The early jockeying for the Republican presidential nomination reveals a split in the G.O.P. between sociocultural conservatives and the economy/ national defense wing, a split likely either to expand Democratic opportunities in 2008 or to produce an exceptionally viable Republican nominee.
The most significant development at this stage of the race is the failure of any G.O.P. candidate to emerge as the consensus conservative, uniting white evangelicals, family-values traditionalists, defense hawks, and opponents of the tax and regulatory state. “There is a vacuum in the field,” says the Republican pollster Tony Fabrizio, “a big, gaping hole.”
The two Republican candidates leading in polls, John McCain and Rudy Giuliani, both fail the consensus test. Each stands to the left of the party — well to the left in Giuliani’s case — on the “traditional values” issues: sexual mores, family structure, reproductive choice, gay rights, embryonic stem cell research, and so forth.
While religious leaders and social conservatives have claimed veto power over Republican presidential candidates, there are at least three reasons to doubt this will take place:
First, the G.O.P. has a long history of sticking with front-runners. Second, socially conservative political activists in key primary and caucus states are under intense pressure to choose now, accepting the field as it is. McCain has picked up the support of one of Iowa’s top Christian power brokers, Marlys Popma, despite his denunciation six years ago of Pat Robertson and Jerry Falwell as “agents of intolerance” who “shame our faith, our party and our country.” Third, states such as Michigan, Florida, New Jersey and California are considering advancing their primaries to an early date, Feb. 5. This would weaken the leverage of religious and cultural conservatives who are strongest in the South, and would strengthen the hand of Republicans who are enthusiastic about right-libertarians like McCain and Giuliani.
Where once party leaders and institutional forces screened candidates for moral rectitude — or the semblance of it — the top four candidates in this Republican crop head into the race with nine marriages, five divorces and unknown numbers of extramarital affairs. Among them, only Mitt Romney is viewed as squeaky clean.
Public Opinion Strategies, a highly respected Republican polling firm, noted in an election post-mortem that the impact of personal scandal “on the Republican Party has been understated.” Bill McInturff, a senior partner in the firm, presented data showing that in the closing weeks of the last election, Mark Foley, the Florida Republican who resigned after disclosures that he sent sexually suggestive messages to teenage House pages, had become a better-recognized figure than either Dennis Hastert, the former House speaker, or Nancy Pelosi, his Democratic successor.
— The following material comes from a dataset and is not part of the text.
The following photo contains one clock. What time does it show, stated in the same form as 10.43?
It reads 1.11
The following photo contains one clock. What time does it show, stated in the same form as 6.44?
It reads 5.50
In October 2006, Foley achieved the dubious distinction of a 69 percent negative rating among respondents, seven points higher than O. J. Simpson and nearly as high as Yasir Arafat.
Although Romney has evidently led an uneventful private life, he is trying to forcibly reinvent himself from his incarnation as a Massachusetts governor who favored abortion rights and gay rights — almost as hard a history to surmount in the G.O.P. as the multiple marriages and divorces of McCain, Giuliani, and Newt Gingrich. (Gingrich set a new standard in nerviness by conducting an affair with a House staffer while leading the drive to impeach President Bill Clinton.)
Social-moral conflicts of the sort surfacing in the Republican Party should help the Democrats, if they choose a candidate who can capitalize on Republican disarray. Sexual mores aside, Democrats have been hampered by a long line of candidates who, no matter how virtuous (or not), have been perceived by swing voters as moralizing, elitist, egg-headed, puritanical, do-good scolds — from Adlai Stevenson to Walter Mondale to Michael Dukakis to Al Gore.
Unless the Democratic Party can suppress its inclination to pick such nominees, or can find a way to focus public attention on the opportunistic and grandstanding nature of its opponents, the weakness of social conservatives could turn out to be a Republican strength. The nomination of a McCain, or a Giuliani, could result in the selection of a candidate whose macho posture and rascal charm make for a viable general election nominee.
Thomas B. Edsall, who holds the Pulitzer-Moore Chair at the Columbia Graduate School of Journalism, is a guest columnist.